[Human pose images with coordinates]
▼

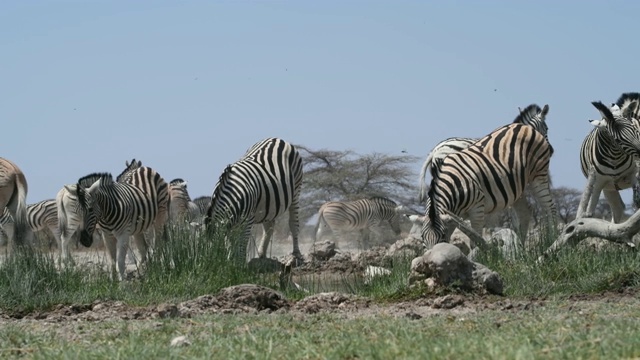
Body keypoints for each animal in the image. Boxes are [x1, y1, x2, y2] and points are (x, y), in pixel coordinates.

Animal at [580, 93, 640, 222]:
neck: (615, 157)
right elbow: (589, 213)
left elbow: (637, 203)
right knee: (617, 210)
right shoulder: (597, 182)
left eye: (636, 131)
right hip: (608, 189)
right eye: (617, 140)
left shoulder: (634, 175)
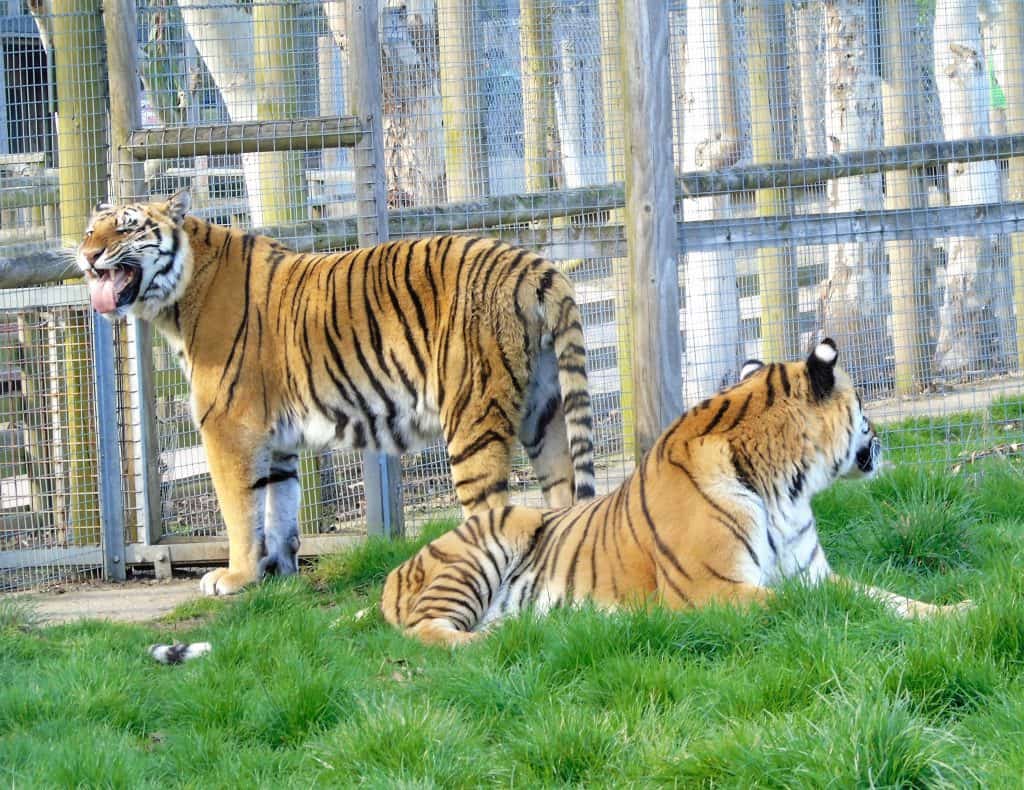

▲

(ACTIVITY): Take the line containing "right knee: (617, 210)" and all lines after it to the end of the data above, and reproduce them exactly, leaving out pictures. Nothing else belongs in the copy.

(RESULT):
right knee: (617, 210)
right shoulder: (597, 182)
left eye: (636, 131)
right hip: (608, 189)
right eye: (617, 140)
left shoulder: (634, 175)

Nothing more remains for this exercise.